__Collected data entries__:
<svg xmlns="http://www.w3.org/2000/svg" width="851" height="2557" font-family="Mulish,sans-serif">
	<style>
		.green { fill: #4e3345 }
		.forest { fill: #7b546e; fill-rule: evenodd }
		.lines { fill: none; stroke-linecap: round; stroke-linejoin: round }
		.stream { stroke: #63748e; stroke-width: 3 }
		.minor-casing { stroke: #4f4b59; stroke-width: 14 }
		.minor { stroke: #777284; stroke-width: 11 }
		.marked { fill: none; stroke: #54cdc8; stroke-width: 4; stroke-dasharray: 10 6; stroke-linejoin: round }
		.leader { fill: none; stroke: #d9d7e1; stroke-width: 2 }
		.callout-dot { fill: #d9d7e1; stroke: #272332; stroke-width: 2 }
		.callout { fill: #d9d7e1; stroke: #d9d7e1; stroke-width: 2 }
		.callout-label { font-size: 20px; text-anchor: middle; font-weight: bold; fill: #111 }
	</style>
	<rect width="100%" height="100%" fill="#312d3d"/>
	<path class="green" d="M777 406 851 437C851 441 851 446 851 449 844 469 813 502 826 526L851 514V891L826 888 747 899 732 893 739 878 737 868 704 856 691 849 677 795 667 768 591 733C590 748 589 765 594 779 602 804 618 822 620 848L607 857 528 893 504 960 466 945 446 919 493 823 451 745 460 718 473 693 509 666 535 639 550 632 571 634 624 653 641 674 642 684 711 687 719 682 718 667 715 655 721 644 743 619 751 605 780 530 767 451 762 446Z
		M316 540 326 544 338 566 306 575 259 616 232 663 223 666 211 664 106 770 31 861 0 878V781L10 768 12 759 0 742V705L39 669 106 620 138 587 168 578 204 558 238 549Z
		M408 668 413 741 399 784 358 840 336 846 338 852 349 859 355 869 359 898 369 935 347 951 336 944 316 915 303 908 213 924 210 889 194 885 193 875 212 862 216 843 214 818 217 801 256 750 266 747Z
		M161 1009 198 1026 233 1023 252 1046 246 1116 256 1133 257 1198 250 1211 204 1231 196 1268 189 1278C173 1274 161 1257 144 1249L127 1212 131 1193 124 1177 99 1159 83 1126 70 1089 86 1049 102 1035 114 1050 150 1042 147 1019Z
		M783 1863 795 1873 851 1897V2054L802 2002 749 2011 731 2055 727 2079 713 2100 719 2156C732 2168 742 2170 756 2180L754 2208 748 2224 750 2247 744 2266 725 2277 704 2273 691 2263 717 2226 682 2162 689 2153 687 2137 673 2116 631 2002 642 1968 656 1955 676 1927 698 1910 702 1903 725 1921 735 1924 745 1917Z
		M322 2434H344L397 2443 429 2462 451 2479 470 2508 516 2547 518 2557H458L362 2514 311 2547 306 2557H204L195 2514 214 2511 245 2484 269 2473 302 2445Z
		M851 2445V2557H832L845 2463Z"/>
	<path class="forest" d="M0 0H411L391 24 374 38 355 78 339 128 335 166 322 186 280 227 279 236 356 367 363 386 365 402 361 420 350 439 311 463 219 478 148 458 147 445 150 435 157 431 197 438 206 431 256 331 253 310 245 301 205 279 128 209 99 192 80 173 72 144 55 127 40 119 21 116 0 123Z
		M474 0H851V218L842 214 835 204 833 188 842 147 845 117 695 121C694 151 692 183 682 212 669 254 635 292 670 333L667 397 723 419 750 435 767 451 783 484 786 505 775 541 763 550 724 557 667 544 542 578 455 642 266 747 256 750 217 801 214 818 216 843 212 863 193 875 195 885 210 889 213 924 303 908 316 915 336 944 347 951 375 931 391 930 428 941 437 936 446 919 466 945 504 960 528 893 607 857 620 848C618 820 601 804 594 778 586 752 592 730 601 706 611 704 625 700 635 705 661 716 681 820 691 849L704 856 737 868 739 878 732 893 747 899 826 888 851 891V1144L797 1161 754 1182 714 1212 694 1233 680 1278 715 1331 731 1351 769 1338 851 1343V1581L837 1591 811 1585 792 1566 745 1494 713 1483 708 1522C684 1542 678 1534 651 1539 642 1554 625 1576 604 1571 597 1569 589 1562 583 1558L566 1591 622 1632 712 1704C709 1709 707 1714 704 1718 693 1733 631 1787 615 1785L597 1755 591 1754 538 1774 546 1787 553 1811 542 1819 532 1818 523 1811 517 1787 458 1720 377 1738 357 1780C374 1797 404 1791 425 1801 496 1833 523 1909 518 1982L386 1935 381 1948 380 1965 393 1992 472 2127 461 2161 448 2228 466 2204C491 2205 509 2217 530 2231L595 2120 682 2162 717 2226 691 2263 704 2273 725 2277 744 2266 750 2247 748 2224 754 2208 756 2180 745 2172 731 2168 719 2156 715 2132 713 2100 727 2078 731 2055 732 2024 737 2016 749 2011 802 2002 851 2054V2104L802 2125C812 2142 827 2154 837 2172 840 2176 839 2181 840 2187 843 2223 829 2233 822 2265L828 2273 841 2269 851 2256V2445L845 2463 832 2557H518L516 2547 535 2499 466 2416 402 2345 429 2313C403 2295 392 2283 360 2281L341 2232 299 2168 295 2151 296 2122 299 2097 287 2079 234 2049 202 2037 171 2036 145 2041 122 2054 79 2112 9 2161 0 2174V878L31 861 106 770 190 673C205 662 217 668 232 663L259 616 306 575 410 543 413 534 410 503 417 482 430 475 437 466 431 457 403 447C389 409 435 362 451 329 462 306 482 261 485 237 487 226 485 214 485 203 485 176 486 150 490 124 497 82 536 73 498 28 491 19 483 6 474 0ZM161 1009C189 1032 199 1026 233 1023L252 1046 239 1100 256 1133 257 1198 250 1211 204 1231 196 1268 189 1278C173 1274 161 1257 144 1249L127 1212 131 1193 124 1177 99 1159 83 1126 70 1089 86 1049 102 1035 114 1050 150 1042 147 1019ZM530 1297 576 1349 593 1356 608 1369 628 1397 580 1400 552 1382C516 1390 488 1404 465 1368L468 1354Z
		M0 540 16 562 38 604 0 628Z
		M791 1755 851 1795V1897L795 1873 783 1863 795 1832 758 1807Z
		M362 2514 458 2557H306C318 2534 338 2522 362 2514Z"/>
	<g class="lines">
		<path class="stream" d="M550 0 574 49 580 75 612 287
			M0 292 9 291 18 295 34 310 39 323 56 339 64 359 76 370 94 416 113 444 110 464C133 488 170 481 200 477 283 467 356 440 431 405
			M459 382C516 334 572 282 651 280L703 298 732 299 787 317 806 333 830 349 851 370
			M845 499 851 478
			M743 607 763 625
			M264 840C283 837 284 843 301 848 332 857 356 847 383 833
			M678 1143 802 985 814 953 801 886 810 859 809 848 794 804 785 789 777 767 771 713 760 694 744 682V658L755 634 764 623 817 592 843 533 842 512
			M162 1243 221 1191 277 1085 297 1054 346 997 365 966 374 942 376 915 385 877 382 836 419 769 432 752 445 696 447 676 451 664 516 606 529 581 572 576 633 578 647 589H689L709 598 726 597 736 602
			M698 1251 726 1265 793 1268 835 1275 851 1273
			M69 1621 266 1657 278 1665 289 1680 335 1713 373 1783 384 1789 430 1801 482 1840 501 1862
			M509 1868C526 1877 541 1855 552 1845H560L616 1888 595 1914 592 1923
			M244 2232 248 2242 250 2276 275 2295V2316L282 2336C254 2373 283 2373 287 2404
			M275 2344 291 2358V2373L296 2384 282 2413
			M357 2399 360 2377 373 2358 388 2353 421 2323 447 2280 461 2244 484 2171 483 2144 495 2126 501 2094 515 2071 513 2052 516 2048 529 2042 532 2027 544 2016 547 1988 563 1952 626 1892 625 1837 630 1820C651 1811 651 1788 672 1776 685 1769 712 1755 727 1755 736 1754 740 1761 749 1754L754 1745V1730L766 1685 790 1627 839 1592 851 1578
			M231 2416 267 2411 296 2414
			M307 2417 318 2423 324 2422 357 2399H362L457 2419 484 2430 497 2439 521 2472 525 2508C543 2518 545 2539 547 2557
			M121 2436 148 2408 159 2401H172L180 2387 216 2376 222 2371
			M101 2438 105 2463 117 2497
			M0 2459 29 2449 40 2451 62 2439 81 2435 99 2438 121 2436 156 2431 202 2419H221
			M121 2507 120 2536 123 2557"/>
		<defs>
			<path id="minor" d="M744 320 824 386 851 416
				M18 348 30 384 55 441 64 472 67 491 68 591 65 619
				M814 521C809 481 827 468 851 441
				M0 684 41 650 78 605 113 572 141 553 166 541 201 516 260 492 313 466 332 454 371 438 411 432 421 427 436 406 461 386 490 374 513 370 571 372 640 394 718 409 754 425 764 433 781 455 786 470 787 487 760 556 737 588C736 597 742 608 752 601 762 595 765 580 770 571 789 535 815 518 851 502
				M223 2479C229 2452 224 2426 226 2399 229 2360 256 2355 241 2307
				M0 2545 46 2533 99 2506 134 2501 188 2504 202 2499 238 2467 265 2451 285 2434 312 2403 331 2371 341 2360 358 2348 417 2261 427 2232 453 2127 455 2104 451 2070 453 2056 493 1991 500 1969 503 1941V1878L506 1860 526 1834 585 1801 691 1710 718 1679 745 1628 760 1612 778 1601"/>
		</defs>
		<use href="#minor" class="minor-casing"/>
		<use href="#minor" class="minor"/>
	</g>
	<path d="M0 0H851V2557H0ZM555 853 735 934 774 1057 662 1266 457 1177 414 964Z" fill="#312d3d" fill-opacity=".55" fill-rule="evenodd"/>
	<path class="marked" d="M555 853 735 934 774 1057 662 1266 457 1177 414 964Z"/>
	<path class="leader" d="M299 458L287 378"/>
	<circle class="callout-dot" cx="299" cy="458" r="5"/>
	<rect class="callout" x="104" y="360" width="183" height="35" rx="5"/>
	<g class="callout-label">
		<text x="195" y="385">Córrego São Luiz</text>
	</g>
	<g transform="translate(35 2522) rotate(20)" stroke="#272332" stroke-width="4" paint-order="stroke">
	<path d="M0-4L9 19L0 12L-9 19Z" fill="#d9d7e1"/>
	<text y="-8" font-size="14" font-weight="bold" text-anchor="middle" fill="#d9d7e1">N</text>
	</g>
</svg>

__Exercise description__:
When you reach the line containing "#777284; stroke-width: 11" in the data above, start copying exactly, and stop after the line containing "M408 668 413".

__Exercise response__:
		.minor { stroke: #777284; stroke-width: 11 }
		.marked { fill: none; stroke: #54cdc8; stroke-width: 4; stroke-dasharray: 10 6; stroke-linejoin: round }
		.leader { fill: none; stroke: #d9d7e1; stroke-width: 2 }
		.callout-dot { fill: #d9d7e1; stroke: #272332; stroke-width: 2 }
		.callout { fill: #d9d7e1; stroke: #d9d7e1; stroke-width: 2 }
		.callout-label { font-size: 20px; text-anchor: middle; font-weight: bold; fill: #111 }
	</style>
	<rect width="100%" height="100%" fill="#312d3d"/>
	<path class="green" d="M777 406 851 437C851 441 851 446 851 449 844 469 813 502 826 526L851 514V891L826 888 747 899 732 893 739 878 737 868 704 856 691 849 677 795 667 768 591 733C590 748 589 765 594 779 602 804 618 822 620 848L607 857 528 893 504 960 466 945 446 919 493 823 451 745 460 718 473 693 509 666 535 639 550 632 571 634 624 653 641 674 642 684 711 687 719 682 718 667 715 655 721 644 743 619 751 605 780 530 767 451 762 446Z
		M316 540 326 544 338 566 306 575 259 616 232 663 223 666 211 664 106 770 31 861 0 878V781L10 768 12 759 0 742V705L39 669 106 620 138 587 168 578 204 558 238 549Z
		M408 668 413 741 399 784 358 840 336 846 338 852 349 859 355 869 359 898 369 935 347 951 336 944 316 915 303 908 213 924 210 889 194 885 193 875 212 862 216 843 214 818 217 801 256 750 266 747Z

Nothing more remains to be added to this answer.